A Fecomércio Mato Grosso participou nesta sexta-feira (15) do debate sobre a Reforma da Lei do ICMS no estado, realizada pela Federação das Indústrias do Estado de Mato Grosso (Fiemt). O secretário de estado de Fazenda (Sefaz-MT), Rogério Gallo, apresentou o texto que trata do imposto e que, segundo ele, está mais simples, claro e objetivo. A mensagem n° 103 já foi encaminhada à Assembleia Legislativa de Mato Grosso (AL-MT) para apreciação.
No debate, o deputado estadual Dilmar Dal Bosco (DEM) disse que já apresentou o texto aos 24 deputados da AL-MT e espera ter o aval dos parlamentares e dos empresários para a sua aprovação. “Não vi nenhuma indagação contra, mas é um projeto que traz polêmica, por isso é importante esclarecer as dúvidas. Em breve, ele deve transitar nas comissões e então ser apreciado no plenário da Assembleia”.

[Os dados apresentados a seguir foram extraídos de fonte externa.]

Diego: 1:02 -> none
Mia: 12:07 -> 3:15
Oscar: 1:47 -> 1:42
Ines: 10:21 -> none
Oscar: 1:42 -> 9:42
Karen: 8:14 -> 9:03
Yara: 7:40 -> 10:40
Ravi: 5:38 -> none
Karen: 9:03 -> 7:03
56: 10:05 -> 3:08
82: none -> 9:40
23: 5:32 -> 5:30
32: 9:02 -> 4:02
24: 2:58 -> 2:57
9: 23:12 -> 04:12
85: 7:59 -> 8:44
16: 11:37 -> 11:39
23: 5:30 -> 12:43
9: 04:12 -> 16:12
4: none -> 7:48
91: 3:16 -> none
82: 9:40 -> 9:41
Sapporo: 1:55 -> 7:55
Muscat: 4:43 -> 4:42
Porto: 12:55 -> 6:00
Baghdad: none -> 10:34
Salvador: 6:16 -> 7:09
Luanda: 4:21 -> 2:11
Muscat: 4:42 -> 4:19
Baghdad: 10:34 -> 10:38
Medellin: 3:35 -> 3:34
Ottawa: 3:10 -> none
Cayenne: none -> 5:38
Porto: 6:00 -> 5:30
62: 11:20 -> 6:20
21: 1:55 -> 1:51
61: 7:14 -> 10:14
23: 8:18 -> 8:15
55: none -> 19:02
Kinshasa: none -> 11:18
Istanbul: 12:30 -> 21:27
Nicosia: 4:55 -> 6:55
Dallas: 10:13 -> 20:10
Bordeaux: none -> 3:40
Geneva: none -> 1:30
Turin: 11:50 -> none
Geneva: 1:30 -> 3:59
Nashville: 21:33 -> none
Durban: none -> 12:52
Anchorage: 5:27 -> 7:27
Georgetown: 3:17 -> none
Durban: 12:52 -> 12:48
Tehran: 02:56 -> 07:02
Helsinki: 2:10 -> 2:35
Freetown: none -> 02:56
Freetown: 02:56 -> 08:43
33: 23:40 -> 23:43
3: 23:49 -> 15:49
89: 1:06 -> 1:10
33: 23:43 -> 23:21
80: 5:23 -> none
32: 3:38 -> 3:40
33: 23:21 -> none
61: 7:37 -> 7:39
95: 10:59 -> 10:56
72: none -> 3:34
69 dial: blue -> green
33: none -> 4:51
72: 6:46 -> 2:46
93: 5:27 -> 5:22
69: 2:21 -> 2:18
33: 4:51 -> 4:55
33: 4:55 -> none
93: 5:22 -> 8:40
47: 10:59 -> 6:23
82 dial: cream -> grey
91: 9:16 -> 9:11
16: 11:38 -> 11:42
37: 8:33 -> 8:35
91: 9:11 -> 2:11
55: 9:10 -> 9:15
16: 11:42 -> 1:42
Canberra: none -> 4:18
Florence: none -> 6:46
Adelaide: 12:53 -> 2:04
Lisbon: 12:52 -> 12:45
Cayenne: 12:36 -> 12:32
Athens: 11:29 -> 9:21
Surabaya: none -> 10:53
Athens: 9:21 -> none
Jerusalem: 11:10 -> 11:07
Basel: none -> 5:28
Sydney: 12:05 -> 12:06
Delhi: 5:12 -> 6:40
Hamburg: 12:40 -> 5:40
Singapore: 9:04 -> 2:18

O presidente da Fecomércio-MT, José Wenceslau de Souza Júnior, afirmou que o comércio responde por 62% da arrecadação do ICMS no estado e espera que as medidas apresentadas pelo governo não onerem ainda mais o setor. “O comércio tem uma influência muito grande e estamos atentos a essa modificação, mas a nossa postura é que nós não vamos aceitar aumento de carga tributária nenhum para o consumidor de Mato Grosso”.
Wenceslau acrescentou que o “governo tem que cortar na carne e não jogar a falta de dinheiro de Mato Grosso para o consumidor pagar”.
Para o presidente da Fiemt, Gustavo de Oliveira, é fundamental que a legislação tributária de Mato Grosso se aproxime das legislações de outros estados. “Fato é que ao longo do tempo, medidas foram sendo implementadas e hoje nós temos um regramento de ICMS aqui em Mato Grosso, que é muito diferente da média nacional e de estados vizinhos”, enfatizou.
“A ideia é que a partir dessa proposição do governo, nós possamos discutir e aproximar cada vez mais do que acontece em outros estados e buscar mais competitividade para as empresas mato-grossenses”, completou Gustavo de Oliveira.
Gallo abordou que o texto traz também redução de penalidades aos contribuintes (empresários) do estado. “O texto atende uma reivindicação antiga e que levou à justiça muitos contribuintes contra o estado, devido ao valor das multas. Agora, o novo programa vai trazer regularização dos contribuintes com o fisco e, desta forma, destravar a nossa economia e permitir que mais pessoas voltem a formalidade”.
Gustavo de Oliveira enfatizou a importante de diferenciar sonegador de empresário que atravessa um momento de crise e busca, dentro da legalidade, regularizar-se e continuar com seus negócios. "Esperamos que essas medidas adotadas pelo governo resolvam diversos problemas que o estado atravessa hoje".